Each word in the data below should be copied exactly; the images should not.

===== Data shown

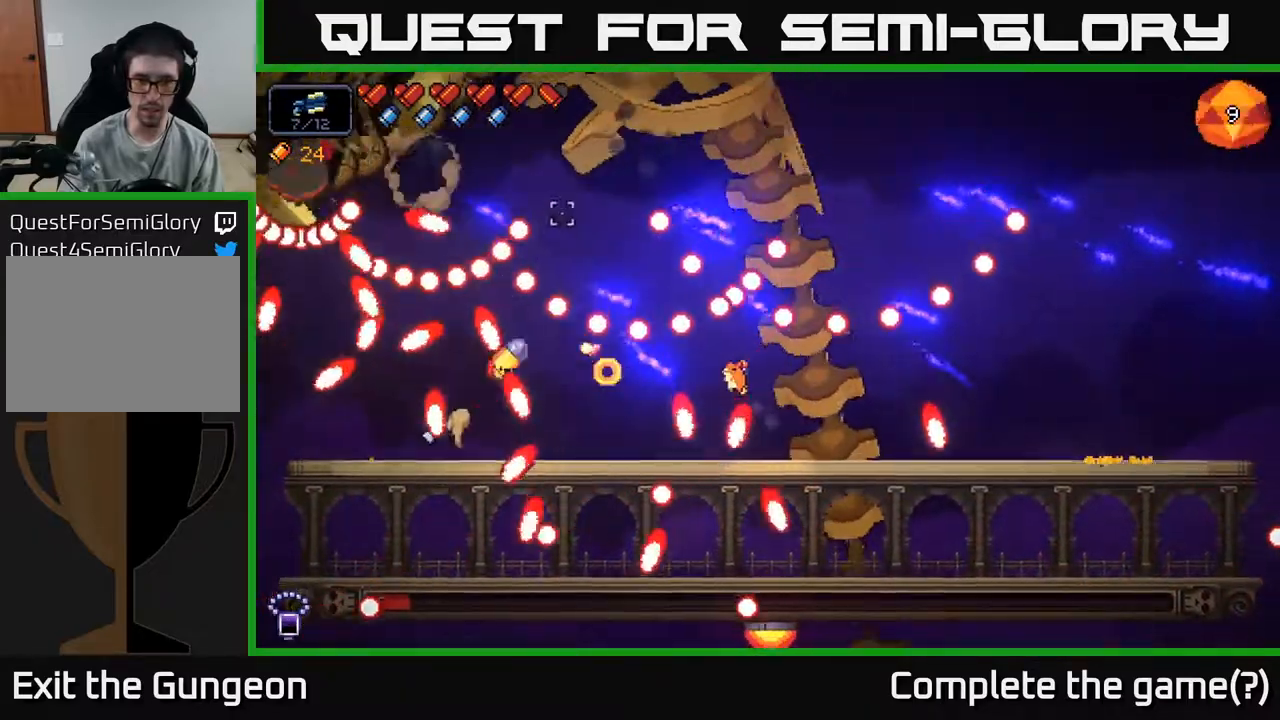
{"buttons": ["A"], "left_stick": "right", "right_stick": "up", "events": [[183, "A", "up"], [400, "A", "down"]]}
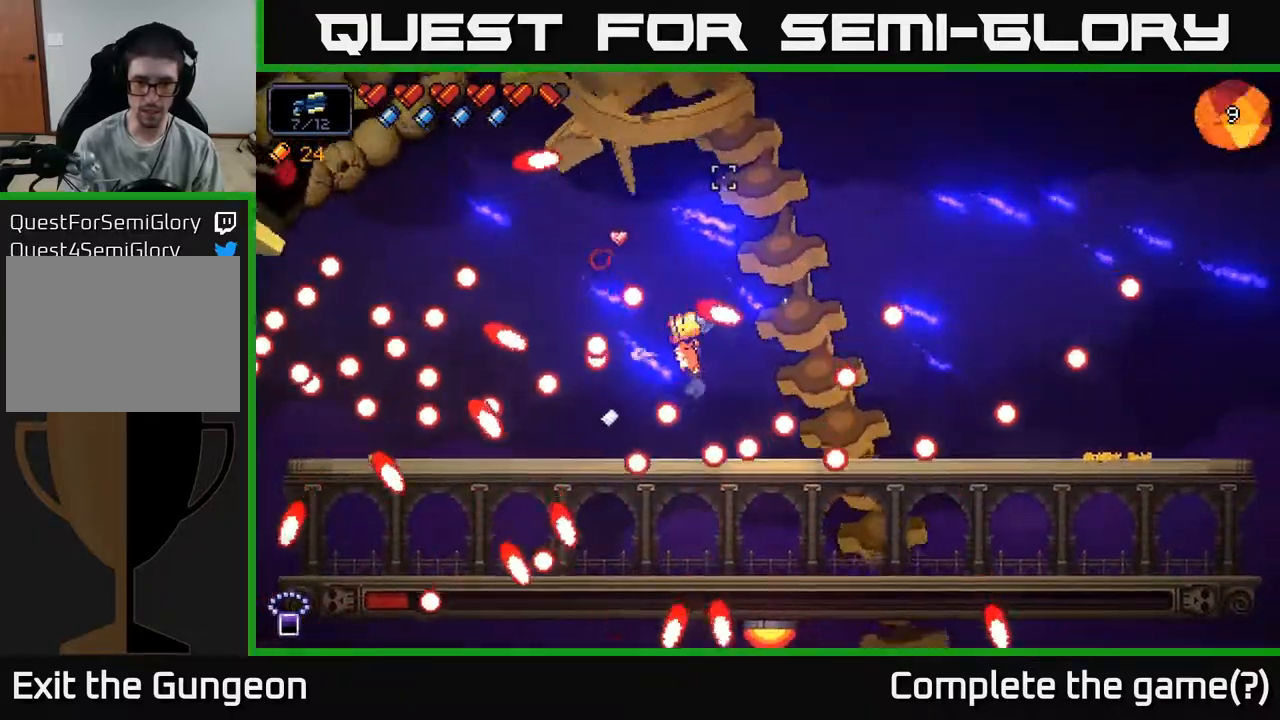
{"buttons": ["R2"], "left_stick": "right", "right_stick": "up-left", "events": [[267, "R2", "down"], [300, "A", "up"], [367, "right_stick", "up-left"]]}
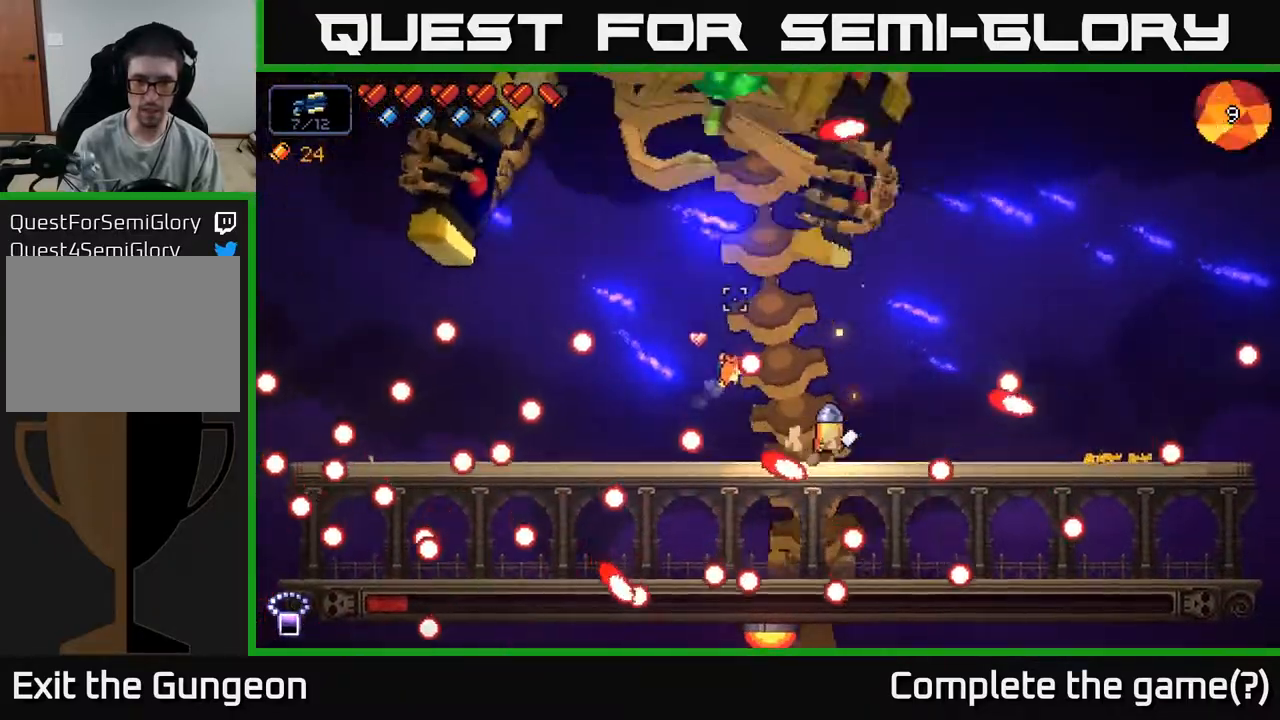
{"buttons": ["R2"], "left_stick": "right", "right_stick": "up-left", "events": []}
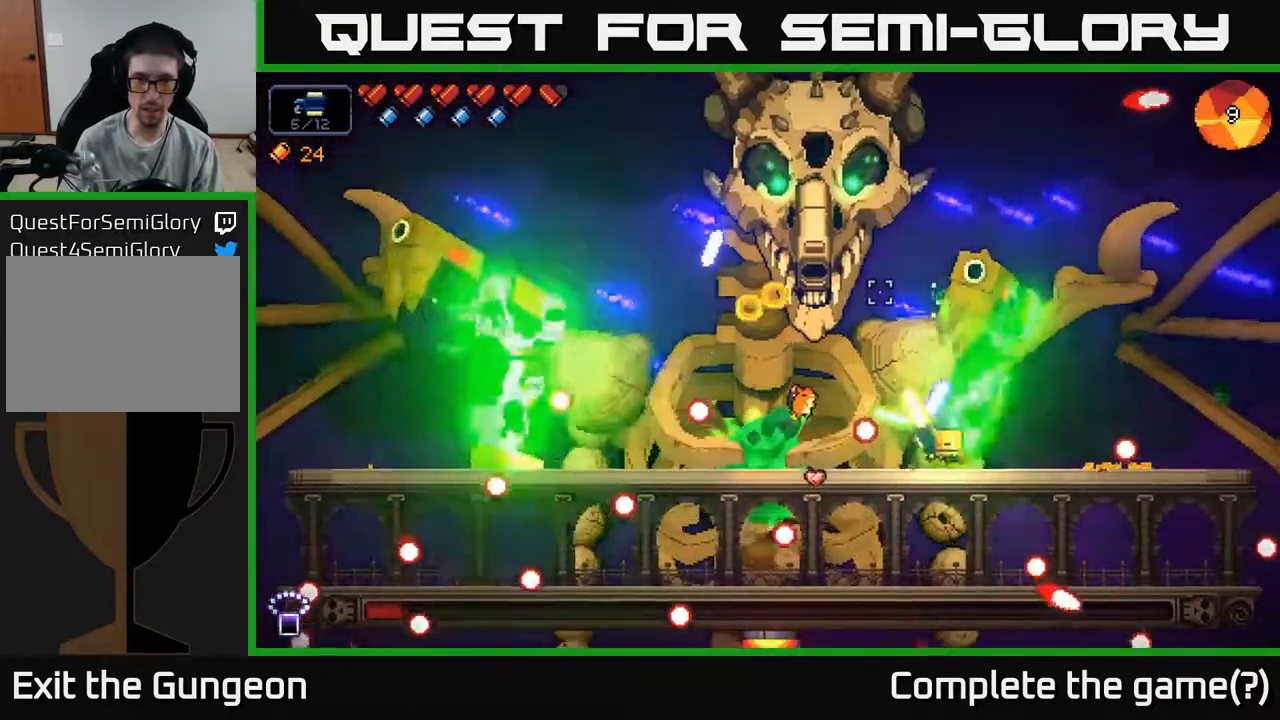
{"buttons": ["R2"], "left_stick": "center", "right_stick": "up-left", "events": [[283, "left_stick", "center"]]}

==========

### [Answer section]
{"buttons": ["A"], "left_stick": "right", "right_stick": "up", "events": [[183, "A", "up"], [400, "A", "down"]]}
{"buttons": ["R2"], "left_stick": "right", "right_stick": "up-left", "events": [[267, "R2", "down"], [300, "A", "up"], [367, "right_stick", "up-left"]]}
{"buttons": ["R2"], "left_stick": "right", "right_stick": "up-left", "events": []}
{"buttons": ["R2"], "left_stick": "center", "right_stick": "up-left", "events": [[283, "left_stick", "center"]]}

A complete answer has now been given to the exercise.